Among the 1495 patients, 11.0% visited the ED within the 30-day postoperative period. Patients who returned to the ED visit following UNC were more likely to have had a longer mean operative time, surgical site infection, postoperative UTI, postoperative sepsis, history of prior readmission, unplanned reoperation, blood transfusion, or unplanned urinary catheter placement. Multivariate analysis revealed postoperative UTI (P < 0.001), superficial surgical site infection (P = 0.022), unplanned procedure (P < 0.001), unplanned urinary catheter (P < 0.001), and prematurity (35-36 weeks gestation) (P = 0.004) as independent risk factors for postoperative ED visits.

CONCLUSION

Utmost caution is needed prior to discharge after UNC to forestall a return to the ED. Postoperative infection remains a primary risk for ED visits in the acute postoperative period.

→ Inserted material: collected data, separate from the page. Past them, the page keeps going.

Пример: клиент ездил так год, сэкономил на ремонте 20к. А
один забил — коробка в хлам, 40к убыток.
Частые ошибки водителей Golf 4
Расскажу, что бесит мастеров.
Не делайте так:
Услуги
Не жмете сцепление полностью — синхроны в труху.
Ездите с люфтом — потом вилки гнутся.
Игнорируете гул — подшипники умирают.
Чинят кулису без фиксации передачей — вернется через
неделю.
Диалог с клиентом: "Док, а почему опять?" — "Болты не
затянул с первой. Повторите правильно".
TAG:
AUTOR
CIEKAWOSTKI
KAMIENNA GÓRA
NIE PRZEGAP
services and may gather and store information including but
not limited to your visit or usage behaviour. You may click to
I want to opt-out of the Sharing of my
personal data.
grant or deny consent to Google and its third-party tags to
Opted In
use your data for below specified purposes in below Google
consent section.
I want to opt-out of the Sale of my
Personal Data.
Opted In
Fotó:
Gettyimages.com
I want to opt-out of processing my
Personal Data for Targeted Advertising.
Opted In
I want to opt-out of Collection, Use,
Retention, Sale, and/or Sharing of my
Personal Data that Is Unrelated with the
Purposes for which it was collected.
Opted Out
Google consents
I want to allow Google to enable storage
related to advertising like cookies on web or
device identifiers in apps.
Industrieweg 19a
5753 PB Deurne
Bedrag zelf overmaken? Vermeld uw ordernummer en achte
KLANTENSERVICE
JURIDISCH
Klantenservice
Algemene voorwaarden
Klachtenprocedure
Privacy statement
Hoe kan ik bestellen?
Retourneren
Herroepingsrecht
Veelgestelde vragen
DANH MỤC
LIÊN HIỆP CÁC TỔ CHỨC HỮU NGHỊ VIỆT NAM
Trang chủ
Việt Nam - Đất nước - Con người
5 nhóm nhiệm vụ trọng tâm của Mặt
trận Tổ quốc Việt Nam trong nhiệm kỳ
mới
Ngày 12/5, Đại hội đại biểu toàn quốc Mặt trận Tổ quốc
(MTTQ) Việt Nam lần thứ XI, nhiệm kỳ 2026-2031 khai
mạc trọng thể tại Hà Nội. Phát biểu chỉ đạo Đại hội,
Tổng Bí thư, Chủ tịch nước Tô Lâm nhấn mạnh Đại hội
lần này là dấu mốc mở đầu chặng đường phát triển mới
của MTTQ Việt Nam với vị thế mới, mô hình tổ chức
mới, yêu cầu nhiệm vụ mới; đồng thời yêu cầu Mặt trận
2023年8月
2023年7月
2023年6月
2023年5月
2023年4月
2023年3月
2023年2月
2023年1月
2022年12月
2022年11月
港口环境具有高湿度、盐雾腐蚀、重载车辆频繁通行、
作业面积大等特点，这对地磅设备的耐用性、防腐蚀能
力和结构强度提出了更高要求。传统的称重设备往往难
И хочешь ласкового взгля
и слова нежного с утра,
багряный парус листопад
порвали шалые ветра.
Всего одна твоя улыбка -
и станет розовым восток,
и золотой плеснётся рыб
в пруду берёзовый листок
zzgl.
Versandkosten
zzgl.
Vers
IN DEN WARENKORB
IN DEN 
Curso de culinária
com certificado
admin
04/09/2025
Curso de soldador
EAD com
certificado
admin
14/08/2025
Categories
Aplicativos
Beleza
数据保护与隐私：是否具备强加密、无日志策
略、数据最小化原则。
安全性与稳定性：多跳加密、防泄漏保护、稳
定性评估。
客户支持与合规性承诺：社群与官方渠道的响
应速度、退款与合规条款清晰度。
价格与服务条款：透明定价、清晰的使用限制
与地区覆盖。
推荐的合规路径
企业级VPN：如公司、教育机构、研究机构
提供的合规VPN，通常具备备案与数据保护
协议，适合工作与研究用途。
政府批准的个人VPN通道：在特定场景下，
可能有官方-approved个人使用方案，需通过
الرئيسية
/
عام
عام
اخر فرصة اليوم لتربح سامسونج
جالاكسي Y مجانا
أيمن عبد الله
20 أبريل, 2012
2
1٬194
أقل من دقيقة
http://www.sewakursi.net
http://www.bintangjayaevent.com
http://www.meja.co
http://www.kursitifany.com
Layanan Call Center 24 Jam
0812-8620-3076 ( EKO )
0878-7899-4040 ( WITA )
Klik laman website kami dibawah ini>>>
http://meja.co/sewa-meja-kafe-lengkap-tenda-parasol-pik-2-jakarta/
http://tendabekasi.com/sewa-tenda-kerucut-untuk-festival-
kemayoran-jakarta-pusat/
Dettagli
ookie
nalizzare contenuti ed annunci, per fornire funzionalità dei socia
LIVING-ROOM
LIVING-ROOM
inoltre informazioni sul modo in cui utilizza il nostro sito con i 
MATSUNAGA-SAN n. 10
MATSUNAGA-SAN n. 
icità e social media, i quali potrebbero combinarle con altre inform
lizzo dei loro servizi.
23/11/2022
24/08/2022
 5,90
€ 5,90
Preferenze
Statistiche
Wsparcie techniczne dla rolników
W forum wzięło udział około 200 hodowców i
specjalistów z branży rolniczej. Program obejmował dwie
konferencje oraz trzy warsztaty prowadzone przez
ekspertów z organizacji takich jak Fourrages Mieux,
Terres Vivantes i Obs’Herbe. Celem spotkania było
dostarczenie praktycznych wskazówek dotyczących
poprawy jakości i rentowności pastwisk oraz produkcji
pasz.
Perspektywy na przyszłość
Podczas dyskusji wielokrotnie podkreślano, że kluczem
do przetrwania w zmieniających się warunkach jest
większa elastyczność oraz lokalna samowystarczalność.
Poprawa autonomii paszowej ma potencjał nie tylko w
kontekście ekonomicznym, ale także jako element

Keywords: Ureteroneocystostomy; Pediatric urology; Vesicoureteral reflux; Urinary tract infection; Postoperative complication; Surgical site infections

Core Tip: Ureteroneocystostomy (UNC) is the gold standard for pediatric vesicoureteral reflux treatment but has high postoperative emergency department (ED) visit rates. Analyzing 2020 data from 1495 patients, we identified key risk factors for ED visits within 30 days post-UNC, including postoperative urinary tract infections, surgical site infections, unplanned procedures, urinary catheter placements, and prematurity. These findings underscore the necessity for stringent discharge protocols to reduce postoperative ED visits, emphasizing the management of infections and other modifiable risk factors to enhance patient outcomes and minimize complications.